Dündar: Es gibt eine Vielzahl von Problemen, und Deutschland sollte seine Integrationspolitik von Grund auf neu überdenken. Wenn Türken, die hier in der dritten Generation auf der Straße rufen „wir wollen die Todesstrafe“, dann muss es da ja gravierende Schwierigkeiten geben. Die Rolle der Medien dabei haben die Deutschen nach meiner Einschätzung noch gar nicht richtig wahrgenommen. Eine durchschnittliche türkische Familie verbringt täglich vier Stunden vor dem Fernseher. Sie sehen dort Erdogan und nichts sonst. In meiner Jugend habe ich Radio Köln gehört, um an andere Informationen zu kommen. Radio könnte eine wesentlich Rolle spielen, denken Sie an all die türkischen Taxifahrer in Berlin.
Wird Ihr Online-Portal „Özgürüz“ von den Türken in Deutschland wahrgenommen? Haben Sie als einzelne Stimme eine Chance gegen die mehrheitlich Erdogan-treuen türkischen Medien?
Dündar: Wir bekommen natürlich nur wenige Rückmeldungen, weil es gefährlich ist, uns zu unterstützen. In der Türkei ist unsere Seite noch vor dem Start blockiert worden. In den vergangenen Monaten hat es eine Vielzahl von neuen Online-Medien gegeben, die die türkische Community in Deutschland verwirren. Es ist hart, sich gegen die starke Propaganda-Maschine durchzusetzen. Wir bräuchten mehr Zeit, aber die haben wir nicht.
CDU und SPD streiten gerade über ein kommunales Wahlrecht für Nicht-EU-Ausländer. Die SPD sieht es als wichtigen Baustein zur Integration an, die CDU als ein Privileg, das am Ende einer gelungenen Integration stehen sollte. Was denken Sie?

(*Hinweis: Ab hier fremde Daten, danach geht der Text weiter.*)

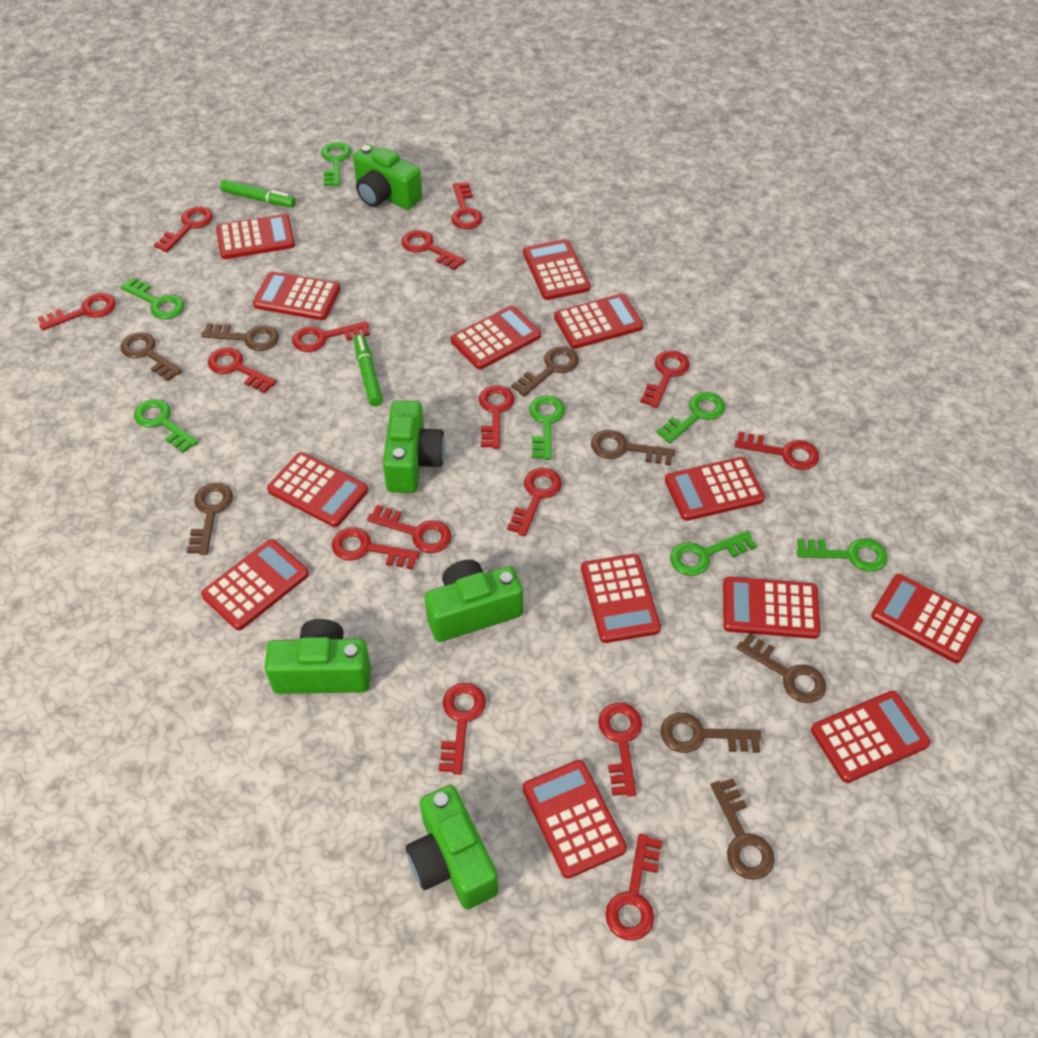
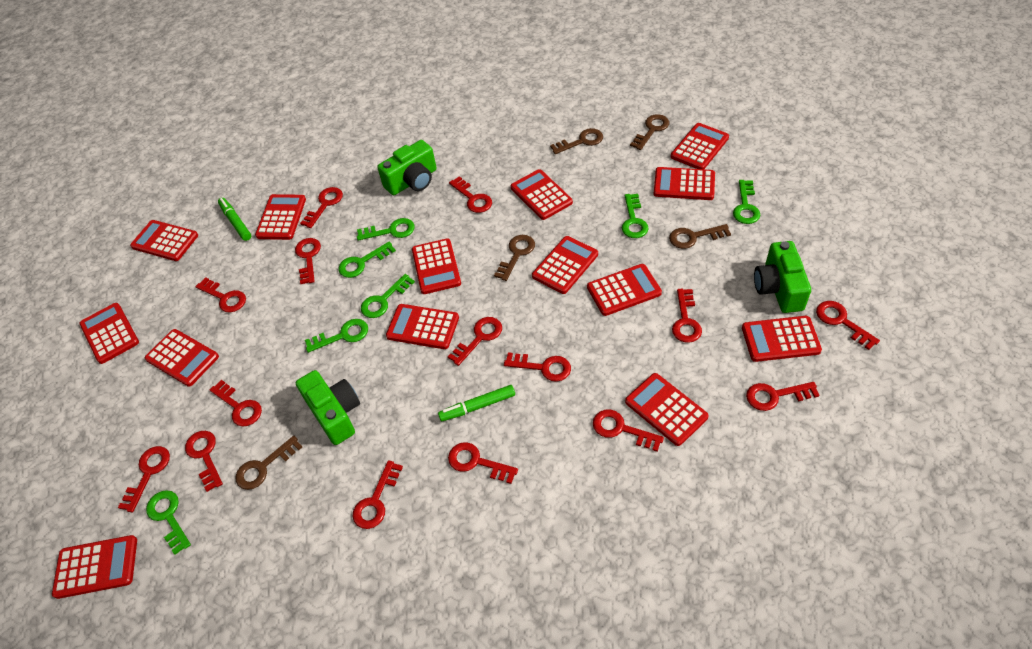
brown key: [121,332,182,381] [187,483,233,555] [201,323,279,351] [511,347,579,397] [591,430,675,466] [661,713,761,753] [711,778,775,880] [737,633,826,703] = 8 -> [236,436,302,490] [494,235,535,281] [550,128,603,154] [630,114,669,150] [669,224,731,249] = 5
green camera: [265,619,371,694] [353,144,422,210] [383,400,445,493] [405,785,498,909] [425,559,523,642] = 5 -> [296,370,360,445] [377,140,437,195] [754,241,811,313] = 3
red calculator: [201,539,309,630] [216,214,295,259] [253,271,340,320] [267,452,368,527] [451,306,541,370] [523,239,591,300] [523,760,627,879] [554,294,643,349] [581,554,661,643] [665,457,765,521] [723,577,821,639] [811,691,931,783] [871,574,983,663] = 13 -> [52,535,137,599] [79,303,139,364] [130,220,198,261] [145,329,219,387] [255,194,306,240] [386,304,459,349] [412,238,461,294] [511,169,573,220] [532,236,598,294] [587,264,662,316] [625,373,709,446] [654,167,715,200] [671,123,729,169] [742,316,822,362] = 14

Dündar: Ich unterstütze das Recht der Menschen, über ihre Zukunft zu entscheiden. Sie sollten das Recht haben, zu wählen, ihren Anführern zuzuhören und sich frei zu äußern. Denn das hier ist Deutschland, nicht die Türkei. Deutschland sollte das Recht der Redefreiheit anerkennen, sogar für Erdogan. Das ist der Unterschied zwischen einer Demokratie und einer Autokratie. Als Gegner Erdogans unterstütze ich sein Recht auf Redefreiheit überall auf der Welt, weil ich nicht wie er bin. Und das Schlimmste, das Sie tun können, ist zu sein wie er.